Figure 7.12: Step 6 of the Restructure Data Wizard.
Click on Next and the last window will open (Figure 7.13).
Figure 7.13: Last step of the Restructure Data Wizard.
This is the final step. Click on Finish (if we wish to paste the syntax we can choose for that here). Be aware that your converted dataset replaces now your original dataset (Figure 7.14). To keep both datasets, use for Save as in the menu file and choose another file name for the converted file.
Figure 7.14: Example of the AGGO dataset in wide format.
Figure 7.14. Converted wide to long dataset.

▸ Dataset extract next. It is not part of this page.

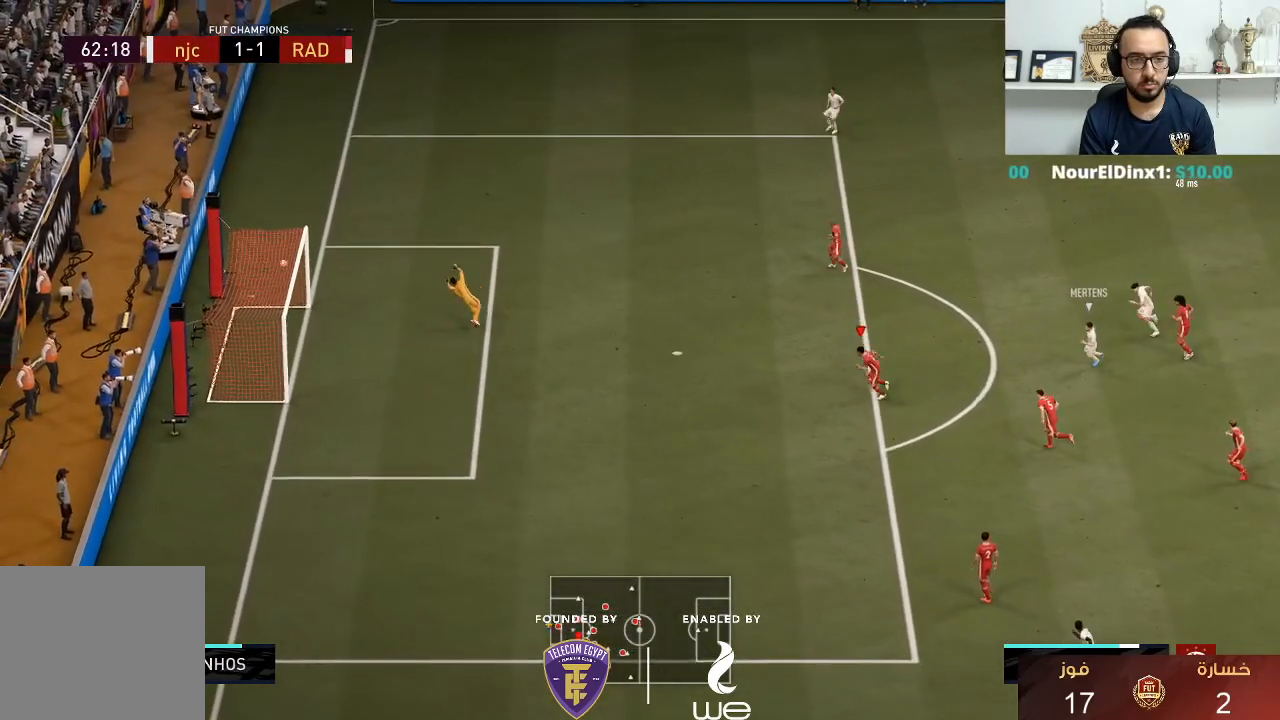
{"buttons": [], "left_stick": "center", "right_stick": "center", "events": [[417, "left_stick", "center"]]}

7.7 Restructuring from wide to long in R
To convert a dataset in R from wide to long, you can use the reshape function. Before you convert a wide dataset, it is a good idea to redesign the dataset a little bit and to place all variables in the order of their names. It is than easier to apply the reshape function. You see an example in the R code below, where all Cholesterol variables are nicely ordered.
library(foreign)
dataset <- read.spss(file="AGGO_wide.sav", to.data.frame = T)

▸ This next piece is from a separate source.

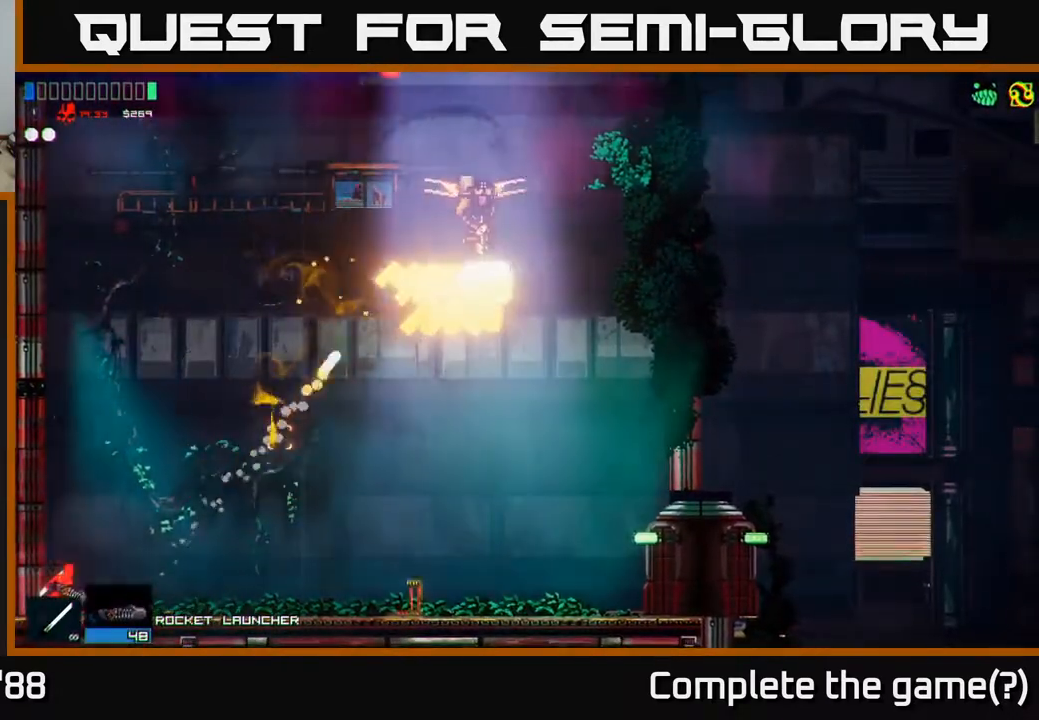
Gameplay with a controller (Xbox layout); each line is a JSON object with the inputs held at the frame after it. "events" lists button and stick changes between this image and that frame as [ms after this image, input, new state], when the widget could be followed in between.
{"buttons": [], "left_stick": "right", "right_stick": "up-right", "events": [[283, "A", "up"], [300, "left_stick", "right"]]}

head(dataset, 10)## ID Gender Fitness Smoking Cholesterol1 Cholesterol2 Cholesterol3
## 1 1 1 2.151339 0 4.2 3.9 3.9
## 2 2 1 2.119814 0 4.4 4.2 4.6
## 3 3 1 2.472159 0 3.7 4.0 3.3
## 4 4 1 2.205836 0 4.3 4.1 3.8
## 5 5 1 2.393320 0 4.2 4.1 4.1
## 6 6 1 2.523713 0 4.1 3.8 3.6
## 7 7 1 2.260524 0 4.2 3.9 3.7
## 8 8 2 1.915354 0 3.2 3.7 3.6
## 9 9 2 2.278520 0 5.1 4.6 3.9
## 10 10 2 2.002636 1 5.7 5.4 5.3
## Cholesterol4 Cholesterol5 Cholesterol6 SumSkinfolds1 SumSkinfolds2
## 1 3.6 3.92 4.13 2.51 2.10
## 2 4.1 5.18 5.50 2.48 2.34
## 3 3.6 3.48 3.85 2.17 2.39
## 4 3.4 4.35 4.06 2.58 2.68
## 5 4.5 3.81 4.52 2.33 2.02
## 6 3.7 3.57 4.24 2.05 2.09
## 7 3.6 4.32 5.08 2.42 2.93
## 8 3.2 3.82 4.42 3.44 3.78
## 9 4.5 4.22 5.27 2.43 2.72
## 10 4.9 5.24 5.34 4.12 4.83
## SumSkinfolds3 SumSkinfolds4 SumSkinfolds5 SumSkinfolds6 Hypercholestrolemia
## 1 2.16 2.26 2.33 2.56 0
## 2 2.45 2.57 3.97 5.08 0
## 3 2.44 2.42 2.80 4.48 0
## 4 2.84 3.00 2.85 2.77 0
## 5 2.00 2.27 1.94 2.16 0
## 6 2.25 2.24 2.66 2.73 0
## 7 3.14 3.35 3.90 4.01 0
## 8 4.78 4.86 5.49 6.25 0
## 9 3.06 3.72 5.28 5.11 1
## 10 6.21 6.35 5.99 3.70 1Now it is easy to convert the dataset by using the following code. The object dataset_long shows the results (first 10 patients shown):
# Reshape wide to long
dataset_long <- reshape(dataset, idvar = "ID", varying = list(5:10, 11:16), timevar="Time",
v.names = c("Cholesterol", "SumSkinfolds"), direction = "long")
#dataset_longThe long dataset is not ordered yet by ID and Time. This can be done by using the order function.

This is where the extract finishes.